Item 2.06    Material Impairments.

On February 3, 2012, the Company concluded that a pre-tax charge of $289.8 million as of December 31, 2011 was appropriate for the impairment of its long-term care deferred acquisition costs. This decision was reached at the conclusion of a comprehensive and strategic review of the Company's long-term care business. As part of the strategic review, the Company analyzed its reserve assumptions for long-term care in conjunction with its annual loss recognition testing of deferred acquisition costs and policy reserves. Included in the analysis was a review of the Company's reserve discount rate assumptions and mortality and morbidity assumptions. The analysis considered the significant decline in long-term interest rates which occurred late in the third quarter of 2011 as well as an updated industry study for long-term care experience which was made available mid-year 2011. Based on its analysis, as of December 31, 2011, the Company lowered the discount rate to reflect the lower interest rate environment and the Company's expectation of future investment portfolio yield rates. The Company also changed its mortality and morbidity assumptions to reflect emerging experience and to align more closely with the recently published industry study, which shows a declining trend in death rates and in claim termination rates, both of which increase expectations of the ultimate cost of benefits. Due to the intangible nature of the asset, the Company does not expect to incur any cash expenditures as a result of the impairment.

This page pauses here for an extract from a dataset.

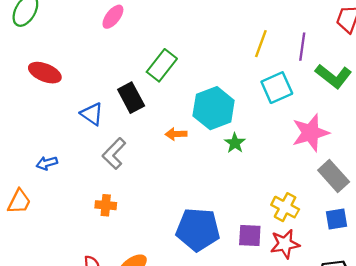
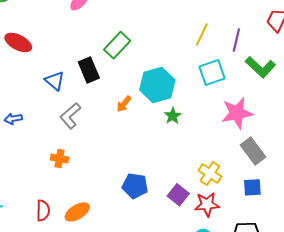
orange arrow: (176, 134) -> (124, 104), turned -54
blue pentagon: (198, 230) -> (135, 186), size x0.7
purple square: (250, 236) -> (178, 195), turned 30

Item 9.01    Financial Statements and Exhibits.
(d) Exhibits.
The following exhibits are furnished (but not filed) with this report:
 
 
99.1
News release of Unum Group dated February 6, 2012, concerning earnings for the fourth quarter of 2011.
 
 
99.2
Statistical Supplement of Unum Group for the fourth quarter of 2011.


SIGNATURES

Pursuant to the requirements of the Securities Exchange Act of 1934, the registrant has duly caused this report to be signed on its behalf by the undersigned hereunto duly authorized.

 
Unum Group
 
(Registrant)
 
 
 
 
 
 
Date: February 6, 2012
By:
 /s/ Susan N. Roth
 
 
Name:
Susan N. Roth
 
 
Title:
Vice President, Transactions, SEC
 
 
 
and Corporate Secretary





INDEX TO EXHIBITS

Exhibit No.
Description
 
 
99.1
News release of Unum Group dated February 6, 2012, concerning earnings for the fourth quarter of 2011.
 
 
99.2
Statistical Supplement of Unum Group for the fourth quarter of 2011.